Would you transcribe the listing exactly as it stands, minus any images?

### ENTRIES SUPPLIED ###

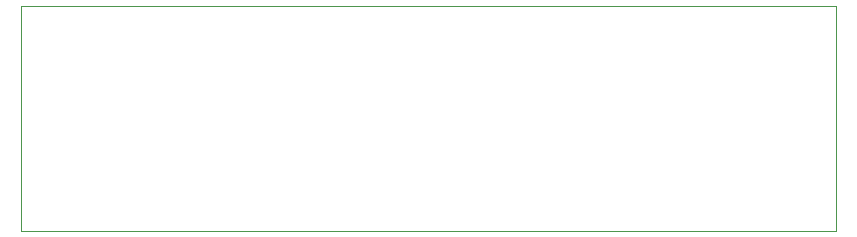
<source format=gbr>
%TF.GenerationSoftware,KiCad,Pcbnew,9.0.6*%
%TF.CreationDate,2026-01-20T00:14:12+05:30*%
%TF.ProjectId,buck_conv_lmr51430,6275636b-5f63-46f6-9e76-5f6c6d723531,rev?*%
%TF.SameCoordinates,Original*%
%TF.FileFunction,Legend,Bot*%
%TF.FilePolarity,Positive*%
%FSLAX46Y46*%
G04 Gerber Fmt 4.6, Leading zero omitted, Abs format (unit mm)*
G04 Created by KiCad (PCBNEW 9.0.6) date 2026-01-20 00:14:12*
%MOMM*%
%LPD*%
G01*
G04 APERTURE LIST*
%ADD10C,0.100000*%
G04 APERTURE END LIST*
D10*
X120500000Y-80500000D02*
X189500000Y-80500000D01*
X189500000Y-99500000D01*
X120500000Y-99500000D01*
X120500000Y-80500000D01*
M02*

</source>
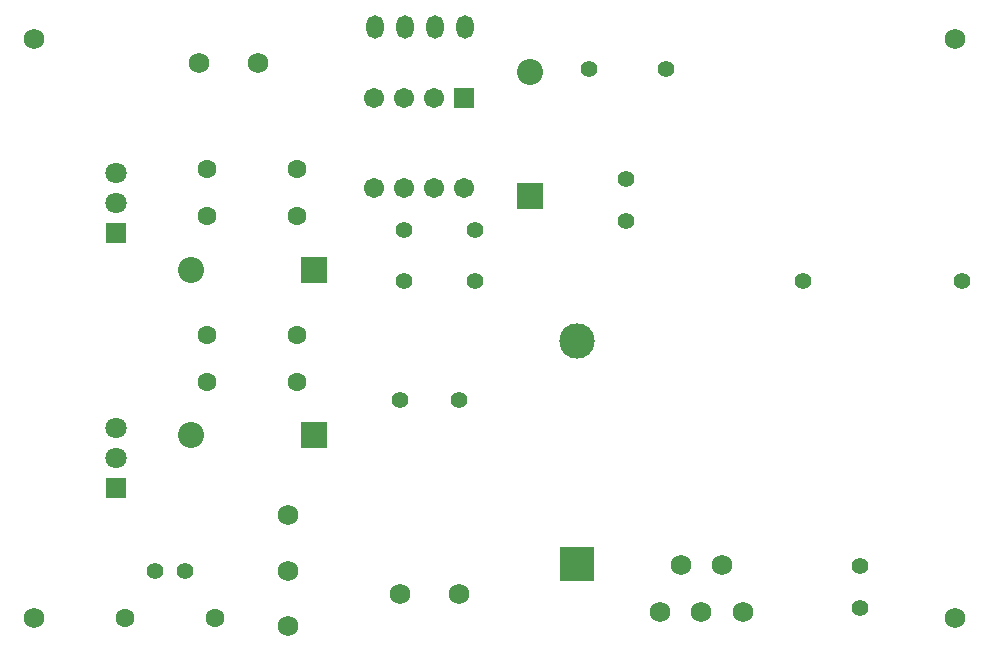
<source format=gbs>
G04*
G04 #@! TF.GenerationSoftware,Altium Limited,Altium Designer,20.0.11 (256)*
G04*
G04 Layer_Color=16711935*
%FSLAX25Y25*%
%MOIN*%
G70*
G01*
G75*
%ADD19C,0.05524*%
%ADD20R,0.08674X0.08674*%
%ADD21C,0.08674*%
%ADD22C,0.11824*%
%ADD23R,0.11824X0.11824*%
%ADD24C,0.06312*%
%ADD25R,0.08674X0.08674*%
%ADD26C,0.06706*%
%ADD27R,0.06706X0.06706*%
%ADD28O,0.05800X0.07800*%
%ADD29C,0.06800*%
%ADD30C,0.07099*%
%ADD31R,0.07099X0.07099*%
D19*
X299000Y31000D02*
D03*
Y17221D02*
D03*
X208661Y196850D02*
D03*
X234252D02*
D03*
X221000Y160000D02*
D03*
Y146221D02*
D03*
X147000Y126000D02*
D03*
X170622D02*
D03*
X147000Y143000D02*
D03*
X170622D02*
D03*
X145669Y86614D02*
D03*
X165354D02*
D03*
X63898Y29528D02*
D03*
X73898D02*
D03*
X280000Y126000D02*
D03*
X333150D02*
D03*
D20*
X188976Y154606D02*
D03*
D21*
Y195787D02*
D03*
X75866Y129921D02*
D03*
Y74803D02*
D03*
D22*
X204724Y105984D02*
D03*
D23*
Y31811D02*
D03*
D24*
X111457Y108268D02*
D03*
X81457D02*
D03*
X111457Y147638D02*
D03*
X81457D02*
D03*
X111457Y163386D02*
D03*
X81457D02*
D03*
X111457Y92520D02*
D03*
X81457D02*
D03*
X53898Y13780D02*
D03*
X83898D02*
D03*
D25*
X117047Y129921D02*
D03*
Y74803D02*
D03*
D26*
X137000Y157000D02*
D03*
X147000D02*
D03*
X157000D02*
D03*
X167000D02*
D03*
X137000Y187000D02*
D03*
X147000D02*
D03*
X157000D02*
D03*
D27*
X167000D02*
D03*
D28*
X137480Y210630D02*
D03*
X167480D02*
D03*
X157480D02*
D03*
X147480D02*
D03*
D29*
X78740Y198819D02*
D03*
X98425D02*
D03*
X108268Y48031D02*
D03*
Y29528D02*
D03*
Y11024D02*
D03*
X330709Y13780D02*
D03*
Y206693D02*
D03*
X23622D02*
D03*
Y13780D02*
D03*
X232283Y15748D02*
D03*
X239173Y31496D02*
D03*
X246063Y15748D02*
D03*
X252953Y31496D02*
D03*
X259842Y15748D02*
D03*
X145669Y21654D02*
D03*
X165354D02*
D03*
D30*
X51000Y77000D02*
D03*
Y67000D02*
D03*
Y162000D02*
D03*
Y152000D02*
D03*
D31*
Y57000D02*
D03*
Y142000D02*
D03*
M02*

</source>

###

• ANSWER BOX
<source format=gbr>
%TF.GenerationSoftware,KiCad,Pcbnew,9.0.6*%
%TF.CreationDate,2026-01-20T00:14:12+05:30*%
%TF.ProjectId,buck_conv_lmr51430,6275636b-5f63-46f6-9e76-5f6c6d723531,rev?*%
%TF.SameCoordinates,Original*%
%TF.FileFunction,Legend,Bot*%
%TF.FilePolarity,Positive*%
%FSLAX46Y46*%
G04 Gerber Fmt 4.6, Leading zero omitted, Abs format (unit mm)*
G04 Created by KiCad (PCBNEW 9.0.6) date 2026-01-20 00:14:12*
%MOMM*%
%LPD*%
G01*
G04 APERTURE LIST*
%ADD10C,0.100000*%
G04 APERTURE END LIST*
D10*
X120500000Y-80500000D02*
X189500000Y-80500000D01*
X189500000Y-99500000D01*
X120500000Y-99500000D01*
X120500000Y-80500000D01*
M02*

</source>
<source format=gbs>
G04*
G04 #@! TF.GenerationSoftware,Altium Limited,Altium Designer,20.0.11 (256)*
G04*
G04 Layer_Color=16711935*
%FSLAX25Y25*%
%MOIN*%
G70*
G01*
G75*
%ADD19C,0.05524*%
%ADD20R,0.08674X0.08674*%
%ADD21C,0.08674*%
%ADD22C,0.11824*%
%ADD23R,0.11824X0.11824*%
%ADD24C,0.06312*%
%ADD25R,0.08674X0.08674*%
%ADD26C,0.06706*%
%ADD27R,0.06706X0.06706*%
%ADD28O,0.05800X0.07800*%
%ADD29C,0.06800*%
%ADD30C,0.07099*%
%ADD31R,0.07099X0.07099*%
D19*
X299000Y31000D02*
D03*
Y17221D02*
D03*
X208661Y196850D02*
D03*
X234252D02*
D03*
X221000Y160000D02*
D03*
Y146221D02*
D03*
X147000Y126000D02*
D03*
X170622D02*
D03*
X147000Y143000D02*
D03*
X170622D02*
D03*
X145669Y86614D02*
D03*
X165354D02*
D03*
X63898Y29528D02*
D03*
X73898D02*
D03*
X280000Y126000D02*
D03*
X333150D02*
D03*
D20*
X188976Y154606D02*
D03*
D21*
Y195787D02*
D03*
X75866Y129921D02*
D03*
Y74803D02*
D03*
D22*
X204724Y105984D02*
D03*
D23*
Y31811D02*
D03*
D24*
X111457Y108268D02*
D03*
X81457D02*
D03*
X111457Y147638D02*
D03*
X81457D02*
D03*
X111457Y163386D02*
D03*
X81457D02*
D03*
X111457Y92520D02*
D03*
X81457D02*
D03*
X53898Y13780D02*
D03*
X83898D02*
D03*
D25*
X117047Y129921D02*
D03*
Y74803D02*
D03*
D26*
X137000Y157000D02*
D03*
X147000D02*
D03*
X157000D02*
D03*
X167000D02*
D03*
X137000Y187000D02*
D03*
X147000D02*
D03*
X157000D02*
D03*
D27*
X167000D02*
D03*
D28*
X137480Y210630D02*
D03*
X167480D02*
D03*
X157480D02*
D03*
X147480D02*
D03*
D29*
X78740Y198819D02*
D03*
X98425D02*
D03*
X108268Y48031D02*
D03*
Y29528D02*
D03*
Y11024D02*
D03*
X330709Y13780D02*
D03*
Y206693D02*
D03*
X23622D02*
D03*
Y13780D02*
D03*
X232283Y15748D02*
D03*
X239173Y31496D02*
D03*
X246063Y15748D02*
D03*
X252953Y31496D02*
D03*
X259842Y15748D02*
D03*
X145669Y21654D02*
D03*
X165354D02*
D03*
D30*
X51000Y77000D02*
D03*
Y67000D02*
D03*
Y162000D02*
D03*
Y152000D02*
D03*
D31*
Y57000D02*
D03*
Y142000D02*
D03*
M02*

</source>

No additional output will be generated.